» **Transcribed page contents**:
= = = =

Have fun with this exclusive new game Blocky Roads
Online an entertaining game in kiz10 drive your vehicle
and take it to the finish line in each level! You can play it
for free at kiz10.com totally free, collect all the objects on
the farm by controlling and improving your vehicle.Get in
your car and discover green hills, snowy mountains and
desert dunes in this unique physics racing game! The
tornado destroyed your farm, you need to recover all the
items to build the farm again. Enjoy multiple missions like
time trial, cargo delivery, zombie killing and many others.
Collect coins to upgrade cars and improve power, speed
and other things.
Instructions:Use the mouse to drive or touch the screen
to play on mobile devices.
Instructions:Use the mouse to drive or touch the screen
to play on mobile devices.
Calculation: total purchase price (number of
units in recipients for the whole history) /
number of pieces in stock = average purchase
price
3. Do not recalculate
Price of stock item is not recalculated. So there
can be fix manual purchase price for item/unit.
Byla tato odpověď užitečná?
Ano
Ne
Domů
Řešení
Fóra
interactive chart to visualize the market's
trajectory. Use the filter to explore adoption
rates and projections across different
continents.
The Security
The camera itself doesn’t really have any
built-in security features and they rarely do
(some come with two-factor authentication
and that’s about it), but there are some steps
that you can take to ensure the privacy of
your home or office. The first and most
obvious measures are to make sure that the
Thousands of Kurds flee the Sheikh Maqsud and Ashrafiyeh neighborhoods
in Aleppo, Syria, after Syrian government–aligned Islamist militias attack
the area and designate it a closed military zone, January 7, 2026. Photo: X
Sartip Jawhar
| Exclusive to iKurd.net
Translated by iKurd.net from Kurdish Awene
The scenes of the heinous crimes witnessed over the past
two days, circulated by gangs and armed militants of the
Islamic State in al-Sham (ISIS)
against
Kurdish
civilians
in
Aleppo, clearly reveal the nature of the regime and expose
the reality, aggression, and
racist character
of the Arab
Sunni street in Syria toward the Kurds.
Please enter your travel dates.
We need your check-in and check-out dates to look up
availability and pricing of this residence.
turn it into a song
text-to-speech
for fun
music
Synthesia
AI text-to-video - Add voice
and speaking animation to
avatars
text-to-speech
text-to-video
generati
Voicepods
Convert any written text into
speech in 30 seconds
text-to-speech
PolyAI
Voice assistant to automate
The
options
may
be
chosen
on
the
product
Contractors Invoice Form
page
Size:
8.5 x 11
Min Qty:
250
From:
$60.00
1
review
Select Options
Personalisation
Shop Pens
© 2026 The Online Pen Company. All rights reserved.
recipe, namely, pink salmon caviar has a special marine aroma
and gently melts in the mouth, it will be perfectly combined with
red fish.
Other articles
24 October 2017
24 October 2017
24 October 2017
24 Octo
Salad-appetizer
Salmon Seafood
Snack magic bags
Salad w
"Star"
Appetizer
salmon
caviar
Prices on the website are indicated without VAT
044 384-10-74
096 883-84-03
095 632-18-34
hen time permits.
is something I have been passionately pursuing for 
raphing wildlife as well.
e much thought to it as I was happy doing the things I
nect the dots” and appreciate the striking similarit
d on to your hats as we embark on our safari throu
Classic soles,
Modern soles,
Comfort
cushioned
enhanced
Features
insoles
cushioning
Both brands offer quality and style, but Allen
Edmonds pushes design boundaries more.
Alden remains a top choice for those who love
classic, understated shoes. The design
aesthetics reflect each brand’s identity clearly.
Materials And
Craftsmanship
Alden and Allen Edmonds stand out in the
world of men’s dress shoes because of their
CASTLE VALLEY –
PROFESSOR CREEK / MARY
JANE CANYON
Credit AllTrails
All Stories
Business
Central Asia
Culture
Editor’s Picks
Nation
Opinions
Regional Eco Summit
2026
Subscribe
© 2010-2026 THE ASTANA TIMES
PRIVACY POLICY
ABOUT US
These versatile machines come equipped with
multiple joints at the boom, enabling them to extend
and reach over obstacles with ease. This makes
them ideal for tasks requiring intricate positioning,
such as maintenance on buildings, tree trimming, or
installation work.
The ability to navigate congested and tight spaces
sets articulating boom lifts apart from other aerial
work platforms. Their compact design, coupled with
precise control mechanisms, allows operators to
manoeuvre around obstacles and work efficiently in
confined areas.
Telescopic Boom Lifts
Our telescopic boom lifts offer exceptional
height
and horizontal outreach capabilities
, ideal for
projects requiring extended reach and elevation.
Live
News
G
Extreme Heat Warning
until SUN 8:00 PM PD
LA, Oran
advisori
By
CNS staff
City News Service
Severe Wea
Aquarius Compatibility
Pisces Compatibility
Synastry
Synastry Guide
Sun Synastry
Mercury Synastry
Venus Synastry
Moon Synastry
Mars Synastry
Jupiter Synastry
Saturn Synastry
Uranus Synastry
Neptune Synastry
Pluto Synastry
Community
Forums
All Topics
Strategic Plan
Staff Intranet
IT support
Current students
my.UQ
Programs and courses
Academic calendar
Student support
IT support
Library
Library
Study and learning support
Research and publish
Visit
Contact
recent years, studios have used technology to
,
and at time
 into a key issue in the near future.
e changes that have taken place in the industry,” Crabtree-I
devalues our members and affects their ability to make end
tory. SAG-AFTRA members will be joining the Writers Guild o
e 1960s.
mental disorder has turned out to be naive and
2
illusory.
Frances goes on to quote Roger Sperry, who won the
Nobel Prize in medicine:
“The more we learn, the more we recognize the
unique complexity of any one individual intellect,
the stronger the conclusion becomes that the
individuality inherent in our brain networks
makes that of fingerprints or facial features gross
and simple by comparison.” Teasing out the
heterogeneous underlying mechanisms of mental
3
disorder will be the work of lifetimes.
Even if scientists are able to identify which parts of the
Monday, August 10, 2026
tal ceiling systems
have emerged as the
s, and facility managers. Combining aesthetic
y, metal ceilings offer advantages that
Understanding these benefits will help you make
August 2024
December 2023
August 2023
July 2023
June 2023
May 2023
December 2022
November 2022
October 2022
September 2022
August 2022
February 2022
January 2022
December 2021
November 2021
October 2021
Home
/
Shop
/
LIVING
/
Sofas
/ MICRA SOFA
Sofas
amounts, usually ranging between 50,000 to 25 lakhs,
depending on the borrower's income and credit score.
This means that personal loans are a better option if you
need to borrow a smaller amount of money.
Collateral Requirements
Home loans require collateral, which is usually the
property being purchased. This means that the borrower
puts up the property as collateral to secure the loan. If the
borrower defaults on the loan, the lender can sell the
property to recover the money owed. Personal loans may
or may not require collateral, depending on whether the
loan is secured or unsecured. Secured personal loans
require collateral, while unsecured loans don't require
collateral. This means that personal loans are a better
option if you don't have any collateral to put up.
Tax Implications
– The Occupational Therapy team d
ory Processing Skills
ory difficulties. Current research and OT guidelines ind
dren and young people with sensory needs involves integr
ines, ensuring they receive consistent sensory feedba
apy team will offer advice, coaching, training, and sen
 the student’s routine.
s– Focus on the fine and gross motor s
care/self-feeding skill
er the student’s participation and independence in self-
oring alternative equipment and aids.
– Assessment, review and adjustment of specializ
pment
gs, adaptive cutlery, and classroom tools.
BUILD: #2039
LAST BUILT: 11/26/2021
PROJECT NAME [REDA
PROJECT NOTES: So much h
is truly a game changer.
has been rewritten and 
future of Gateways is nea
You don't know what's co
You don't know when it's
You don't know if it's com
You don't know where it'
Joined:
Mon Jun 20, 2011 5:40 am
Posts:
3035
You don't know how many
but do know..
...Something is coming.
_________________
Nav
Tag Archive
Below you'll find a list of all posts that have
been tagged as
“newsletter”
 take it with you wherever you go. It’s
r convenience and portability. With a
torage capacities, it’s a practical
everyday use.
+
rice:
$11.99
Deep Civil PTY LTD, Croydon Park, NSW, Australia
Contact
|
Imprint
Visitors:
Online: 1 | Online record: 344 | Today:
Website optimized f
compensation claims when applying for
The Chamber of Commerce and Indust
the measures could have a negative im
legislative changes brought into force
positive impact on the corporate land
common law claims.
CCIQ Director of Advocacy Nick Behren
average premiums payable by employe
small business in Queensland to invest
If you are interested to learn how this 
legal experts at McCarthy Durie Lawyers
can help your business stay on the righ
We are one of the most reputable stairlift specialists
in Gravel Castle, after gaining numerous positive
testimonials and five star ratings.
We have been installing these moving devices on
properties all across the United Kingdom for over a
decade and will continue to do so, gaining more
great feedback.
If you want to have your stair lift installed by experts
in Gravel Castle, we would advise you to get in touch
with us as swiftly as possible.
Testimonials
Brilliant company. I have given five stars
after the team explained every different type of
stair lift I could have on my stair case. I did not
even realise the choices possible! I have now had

= = = =

Retype the entries line for line, starting with the first line and continuing up to and including the line that contains "units in recipients for the whole history) /".

Have fun with this exclusive new game Blocky Roads
Online an entertaining game in kiz10 drive your vehicle
and take it to the finish line in each level! You can play it
for free at kiz10.com totally free, collect all the objects on
the farm by controlling and improving your vehicle.Get in
your car and discover green hills, snowy mountains and
desert dunes in this unique physics racing game! The
tornado destroyed your farm, you need to recover all the
items to build the farm again. Enjoy multiple missions like
time trial, cargo delivery, zombie killing and many others.
Collect coins to upgrade cars and improve power, speed
and other things.
Instructions:Use the mouse to drive or touch the screen
to play on mobile devices.
Instructions:Use the mouse to drive or touch the screen
to play on mobile devices.
Calculation: total purchase price (number of
units in recipients for the whole history) /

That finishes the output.